What albums resonated this year? Can be old or new.
Minimal ambient records that came out this year were my drug of choice. Winged Victory for The Sullen, Kyle Bobby Dunn, Celer, Ian Hawgood and Chihie Hatakayama have all released very beautiful albums this year.
If you had to pick one album to sum up this year, what would it be?
The arrival of Jon Hopkins into the minimal ambient genre has been welcome. I mean, it’s not like he wasn’t there already. There’s plenty of tracks of his that steer away from the metronome and bliss out, but this year he went full ambo and released ‘Singing Bowl (Ascension)’, accompanied by a formidable playlist of his favourite ambient tracks called ‘Meditations’. It’s on all the time at the moment. On first listening, I was pretty surprised in fairness because there are tonnes of very obscure tracks from all kinds of artists, well known and not so well known, that I had also saved to my own playlist. Maybe he’s just a huge fan of my ambient playlist ‘Ambient Pharmacy / Nutritional Atmospheres‘ #plug
Are you working on any interesting projects?

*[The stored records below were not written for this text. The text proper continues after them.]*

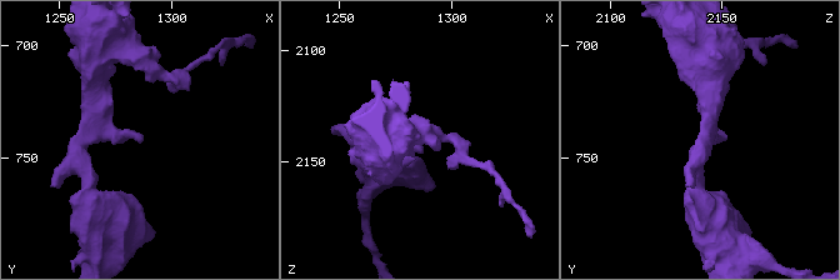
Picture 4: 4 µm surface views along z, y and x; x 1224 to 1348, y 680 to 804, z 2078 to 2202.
shape alone is not enough
inspect em yz step 8 letters at (1285, 742, 2144)

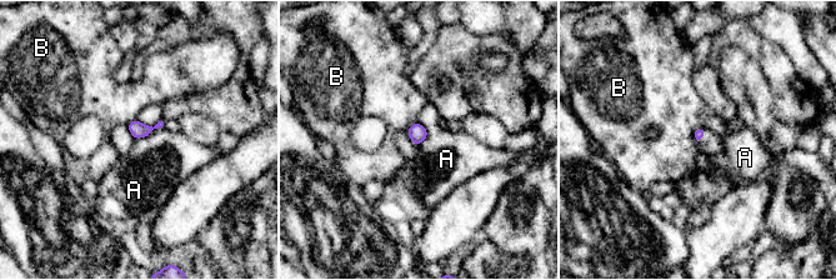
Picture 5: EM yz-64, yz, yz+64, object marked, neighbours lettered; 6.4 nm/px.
another direction
inspect em planes letters same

Despite journeying into the weird and wonderful Narnia of minimal ambient music creation, I do still have my Patreon account, and a promise to my Patrons to make a music film once per month. Were it not for that practice, I might have stopped filming all together this year. I’m still immensely proud of my film works and finding musical subjects to film that I greatly admire. The most exciting project I have on the editing table is a documentary feature about the late great folk singer and political activist Liam Weldon. I started filming interviews and performances with musicians, friends and family of Liam back in 2019 and there’s still more planned but so far Radie Peat [Lankum], Damien Dempsy, Daoiri Farrell, Lisa O’Neill, Paddy Keenan and a dozen more musicians have given me the most beautiful performances in tribute to Liam. It’s going to be something I’ll be incredibly proud to finish and release. Hopefully by close of 2021.
Any hopes for next year?
2021 I hope will return to normal by the summer, well, relative normality but for me I think the major change will be the performance of my own music in a live setting, and taking that on the road somehow. There’s other ambient artists in Ireland, great ones, and I can’t help but think that 2021 is a year to focus all our efforts on bringing ambient music to a larger audience. I can help, through my camera and by planning to bring the community of ambo artists together in various forms, film/video, compilation releases and live events. There is definitely a keen audience out there, I can vouch for that. I think there’s a need to satisfy their hunger, and I’ve no problem helping in that area. I’ve been doing it for folk music enthusiasts for a decade now.